Last September the Raymond James duo wrote that gas prices and related stocks were setting up for a short-term bullish move, a call that was “largely based on easy year/year (y/y) weather comps from the first half of last winter and the perceived bullish gas draws that would likely occur through January.” However, since then front-month gas prices have rallied from the $6/Mcf area to the mid $8 area. “The key driver of this bullish move has been the y/y gas storage differential moving from a bearish surplus of 56 Bcf to a bullish deficit of over 300 Bcf. As expected, ‘gassy’ energy stocks have outperformed the ‘oily’ stocks during this gas price move.”

Adkins and Gerry noted that several analysts “are now beginning to jump on the gas stock bandwagon. We are not.”

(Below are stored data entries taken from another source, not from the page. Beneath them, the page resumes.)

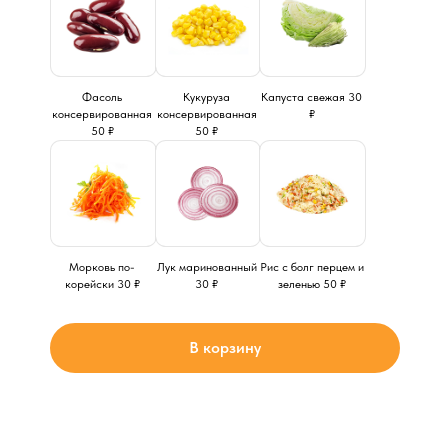
Фасоль
Кукуруза
Капуста свежая 30
консервированная
консервированная
₽
50 ₽
50 ₽
Морковь по-
Лук маринованный
Рис с болг перцем и
корейски 30 ₽
30 ₽
зеленью 50 ₽
В корзину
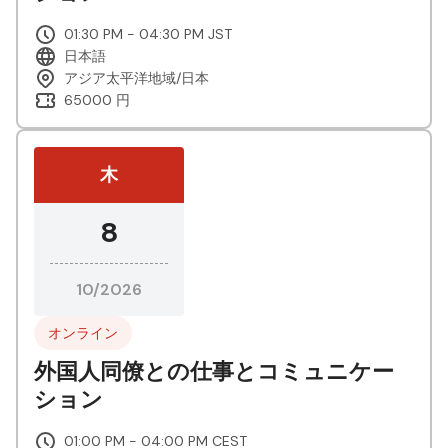
01:30 PM - 04:30 PM JST
日本語
アジア太平洋地域/日本
65000 円
木
8
10/2026
オンライン
外国人同僚との仕事とコミュニケー
ション
01:00 PM - 04:00 PM CEST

The reason they believe U.S. gas prices have peaked is because the y/y gas storage differential “is poised to sharply reverse to the bearish side over the next month. Specifically, we think that normal weather will drive the y/y gas storage differential from the current bullish 300 Bcf deficit to a bearish 100 Bcf surplus over the next 60 days. If we have said it once, we have said it a hundred times: the y/y storage differential is the key short-term trading driver for near-term gas prices…Unfortunately for the gas bulls, we expect the y/y gas storage differential to turn very bearish over the next two months.”

According to Raymond James, U.S. core gas supply came in higher than analysts expected for several reasons. The energy team modeled a 1.5 Bcf/d increase in U.S. supply, but “it now appears we were up closer to 2.4 Bcf/d.” Also, Canadian imports have not declined as much as they assumed. The U.S. Energy Information Administration is reporting that Canadian imports “were actually trending up over 1 Bcf/d on a y/y basis,” and “we believe the actual Canadian exports were down closer to 0.6 Bcf/d (more bearish than initially forecast). While these two miscalculations would have left a more bearish picture, we were also off on our LNG assumptions. We thought LNG imports would be up modestly when they were actually down nearly 1 Bcf/d (more bullish).

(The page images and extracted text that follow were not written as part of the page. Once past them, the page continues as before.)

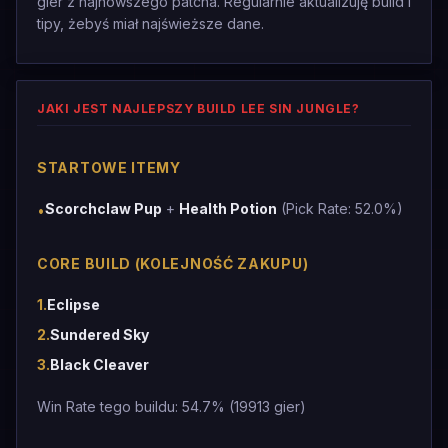
gier z najnowszego patcha. Regularnie aktualizuję build i
tipy, żebyś miał najświeższe dane.
JAKI JEST NAJLEPSZY BUILD LEE SIN JUNGLE?
STARTOWE ITEMY
Scorchclaw Pup
+
Health Potion
(Pick Rate: 52.0%)
•
CORE BUILD (KOLEJNOŚĆ ZAKUPU)
1
.
Eclipse
2
.
Sundered Sky
3
.
Black Cleaver
Win Rate tego buildu: 54.7% (19913 gier)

“Oddly enough, the sum of these three nonweather-related forecast errors nearly cancel each other out, leaving weather, and its cumulative effects, as the largest delta versus our original model.”

The sum of nonweather-related gas supply/demand variables was mostly in line with the Raymond James’ model, “yet we drew 108 Bcf more out of storage than we had forecasted. What gives? Our best explanation is that we underestimated the amount of gas demand associated with meaningfully colder weather this year relative to last year. Simply put, colder weather drives exponentially more demand.”

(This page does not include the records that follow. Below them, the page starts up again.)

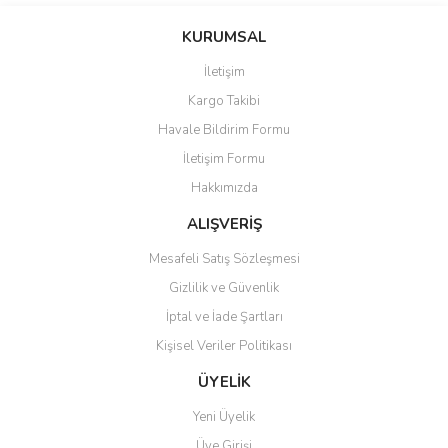
konularda yetersiz gördüğünüz noktaları öneri formunu kullanarak
Bu ürüne ilk yorumu siz yapın!
KURUMSAL
tarafımıza iletebilirsiniz.
Görüş ve önerileriniz için teşekkür ederiz.
İletişim
Yorum Yaz
Kargo Takibi
Ürün resmi kalitesiz, bozuk veya görüntülenemiyor.
Havale Bildirim Formu
Ürün açıklamasında eksik bilgiler bulunuyor.
İletişim Formu
Ürün bilgilerinde hatalar bulunuyor.
Hakkımızda
Ürün fiyatı diğer sitelerden daha pahalı.
Bu ürüne benzer farklı alternatifler olmalı.
ALIŞVERİŞ
Mesafeli Satış Sözleşmesi
Gizlilik ve Güvenlik
İptal ve İade Şartları
Kişisel Veriler Politikası
Gönder
ÜYELİK
Yeni Üyelik
Üye Girişi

Assuming 10-year normal weather, the analysts are forecasting a warmer second half of winter compared with a year ago.

“Despite the last two weeks being colder than normal, the weather tide is set to change over the next few weeks,” they wrote. “We are now assuming that the momentum for increasing core U.S. gas supply continues, driving an incremental 2.6 Bcf/d more ‘core’ gas supply than last year. Likewise, we are assuming that the two predominant foreign trade factors, LNG and Canadian imports, maintain their most recent y/y trends. However, when we adjust for warmer anticipated y/y weather, it now appears we will have nearly 4 Bcf/d less gas demand over the next 70 days than we had last year. In other words, the bullish weather comparisons we have seen so far this winter are poised to turn very bearish over the next two months. All in, we are forecasting a 359 Bcf bearish swing in the y/y gas storage differentials. For the full winter, this should leave ending storage at 1,664 Bcf, which is over 100 Bcf more gas than last year.”